Lipkind, vaka raporu yayınlandığından bu yana, diğer raporların COVID-19'un transplasental bulaştığını doğruladığını söyledi. Bunun sonucunda, Yale'nin doğum ve doğum birimlerine gelen her hamile kadın, hem hamile kadınların hem de sağlık çalışanlarının korunması için semptomatik olup olmadığına bakılmaksızın COVID-19 için test ediliyor. New York'ta yapılan bir araştırma, 22 Mart ile 4 Nisan arasında doğum için başvuran kadınların % 13,5'inin (215'in 29'u) asemptomatik COVID-19'a sahip olduğunu buldu. Ayrıca Journal of the American Medical Association'da 2-29 Nisan tarihleri ​​arasında Yale New Haven Sağlık hastanesinde yürütülen Yale'de yayınlanan bir araştırmada ise doğum için başvuran kadınların % 2.9'unda (756'dan 22'si) asemptomatik COVID-19 olduğu bulundu.

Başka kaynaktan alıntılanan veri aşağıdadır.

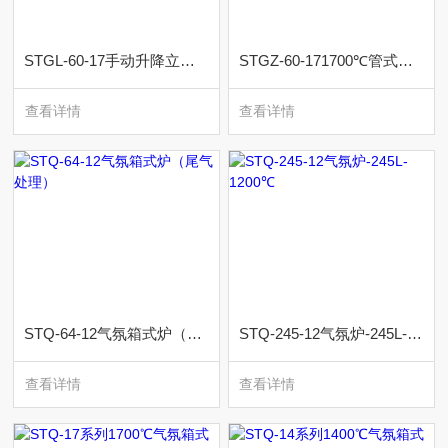
STGL-60-17手动升降立式宅男视频二维码
STGZ-60-171700℃管式淬火炉
查看详情
查看详情
STQ-64-12气氛箱式炉（尾气处理）
STQ-245-12气氛炉-245L-1200℃
查看详情
查看详情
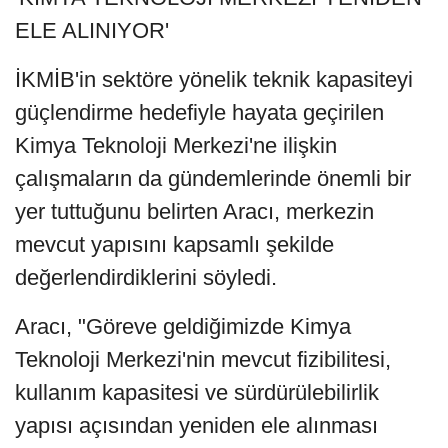
ELE ALINIYOR'
İKMİB'in sektöre yönelik teknik kapasiteyi
güçlendirme hedefiyle hayata geçirilen
Kimya Teknoloji Merkezi'ne ilişkin
çalışmaların da gündemlerinde önemli bir
yer tuttuğunu belirten Aracı, merkezin
mevcut yapısını kapsamlı şekilde
değerlendirdiklerini söyledi.
Aracı, "Göreve geldiğimizde Kimya
Teknoloji Merkezi'nin mevcut fizibilitesi,
kullanım kapasitesi ve sürdürülebilirlik
yapısı açısından yeniden ele alınması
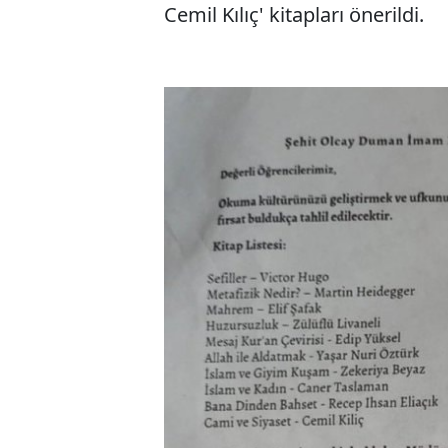
Cemil Kılıç' kitapları önerildi.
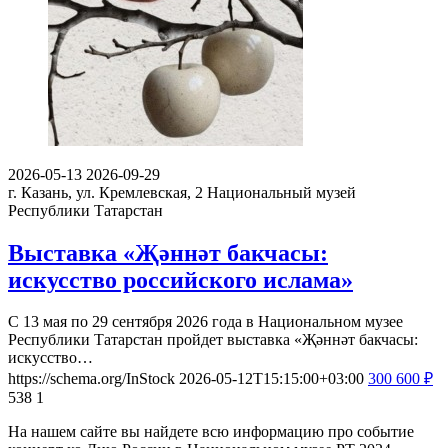
2026-05-13
2026-09-29
г. Казань, ул. Кремлевская, 2
Национальный музей
Республики Татарстан
Выставка «Җәннәт бакчасы:
искусство российского ислама»
С 13 мая по 29 сентября 2026 года в Национальном музее
Республики Татарстан пройдет выставка «Җәннәт бакчасы:
искусство…
https://schema.org/InStock
2026-05-12T15:15:00+03:00
300
600
₽
538
1
На нашем сайте вы найдете всю информацию про событие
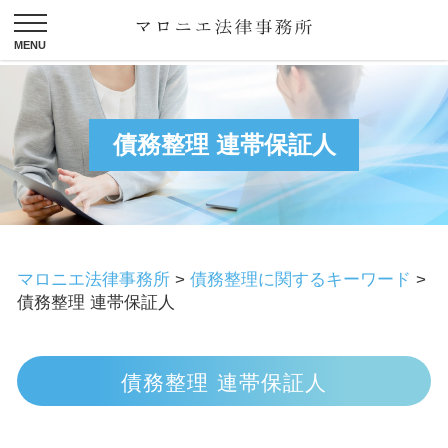
債務整理 連帯保証人
マロニエ法律事務所
>
債務整理に関するキーワード
>
債務整理 連帯保証人
債務整理 連帯保証人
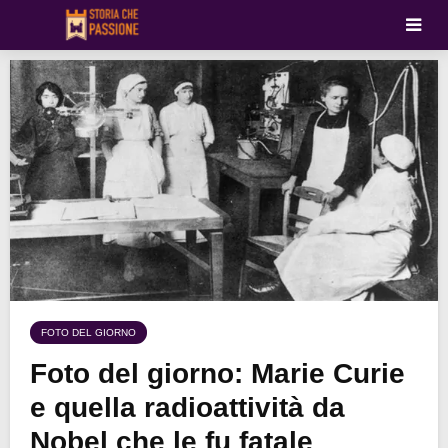
FOTO DEL GIORNO
Foto del giorno: Marie Curie
e quella radioattività da
Nobel che le fu fatale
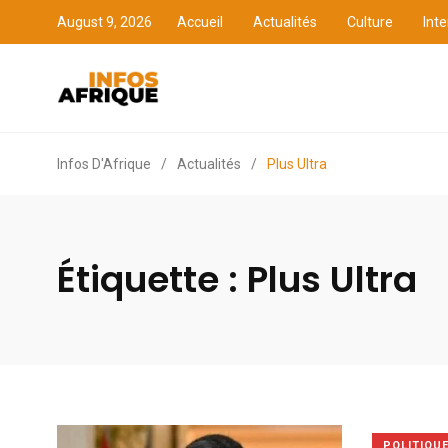
August 9, 2026
Accueil
Actualités
Culture
Inte
Accueil
Actualités
Cult
Infos D'Afrique
/
Actualités
/
Plus Ultra
Étiquette :
Plus Ultra
POLITIQU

Yeni koronavirüsün hamile bir anneden doğmamış çocuğuna bulaşma şansını hangi faktörlerin artırdığı bilinmemekle birlikte, bu tür bir bulaşma son derece nadir görünüyor. Ancak Lipkind, doğum sonrası preeklampsi ve kronik hipertansiyon tehlikesi de dâhil olmak üzere COVID-19'un yeni anneler üzerindeki kalıcı etkilerine dair artan endişeler olduğunu söyledi.

Lipkind'in Yale'de yürüttüğü Yale Hearts Moms adlı bir çalışma, kadınların doğumdan sonra ihtiyaç duydukları takip bakımı almalarını sağlamaya yardımcı oluyor. Geçtiğimiz yıl içerisinde bebek doğuran katılımcılar, kalp hastalığı riski taşıyıp taşımadıklarını ve hangi önleyici adımları atmaları gerektiğini anlamak için kan şekeri, tansiyon ve kolesterol taramaları yaptırıyor. Özellikle preeklampsi geçiren kadınların kaydolması teşvik ediliyor.